In other words, it seems foolish to expect Philly’s growth and success to come squarely from either side of the aisle.
Another Philly tech staple, Cloudamize CEO Bob Moul, has made it clear where he stands on anything that pressures the tech scene into flashy growth spurts. Particularly, if the pressure is coming from the venture capital community.
“Saying Philly has no big ideas just insulting to the entrepreneurs who take the PERSONAL risk to create value for those who feed upon it,” Moul said in a fiery tweetstorm last year. “And certainly examples of local reputations built on exits which would stretch the definition of ‘big’ ideas. And yet we continually rip Philly for not being further along. We are absolutely STAGE APPROPRIATE in our growth trajectory.”
And then Moul dropped a true classic:
“We stand among seedlings and complain there’s no lumber yo.”
Not sharing enough of the existing success stories is also a problem for Ben Franklin Chief Investment Officer Scott Nissenbaum. “We, and I mean the broader we, don’t really highlight the successes that we have,” Nissenbaum stresses over the phone.
Though there are no specific figures available from the transaction, one could look at data analytics firm RJMetrics as a sign of last year’s successes: West Coast-based Magento acquired the Philly tech scene staple founded by Jake Stein and Bob Moore — providing both a Philly beachhead for the national company and giving spinout startup, Stitch — headed by Stein — enough cash and runway to make its business case as a standalone company.
“One of my investors called it the Triple Lindy,” a gleeful Moore said at the time. “It’s threading the needle in such a way that you’re able to create a future that’s exciting without disrupting the universe you’re in, and being able to put capital into the new business without diluting shares.”
It should be noted that the tricky move was pulled off from the B2B space, where Nissenbaum sees most of the strength for Philadelphia.
“Not sure we should we go down the path of chasing the sexy [B2C field],” said Nissenbaum. “We shouldn’t try to transform ourselves into a consumer hotbed when New York and San Francisco already do a good job at that.”

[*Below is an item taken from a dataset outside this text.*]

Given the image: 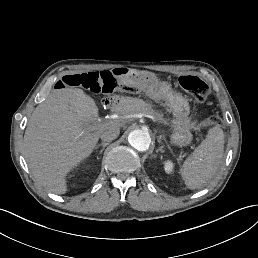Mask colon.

Narrowing down exactly what a Philly success should look like means negating opportunities that we may not even see coming. Neither the tech scene nor us are prepared to take anything off the table.
But a projection of what kind of successes we’re likely to see? Now that we can do.
A quick look at our 2017 realLIST can provide some insight: out of 20 companies, only seven are consumer-facing. And even so, B2C companies like smart faucet maker Tern Water pair their efforts with a classic B2B move, like selling a bunch of their product to real estate developers.
Those on a quest to find success stories in Philly may find some form of advice from Moul, who launched Artisan Mobile with lofty expectations only to “settle” for an acquisition. He would ask that you, simply, open your eyes. When prompted with a request for comment, the founder didn’t respond but launched a new tweet blitz with advice worth heeding.
“I’ve got local #philly pubs asking me once again what we need to do to ‘fix’ the tech community – it ain’t broke, folks,” Moul subtweeted. “In fact I’ll go you one better. The tech/innovation/creative/indie community is actually getting it right. Not perfect but resilient.”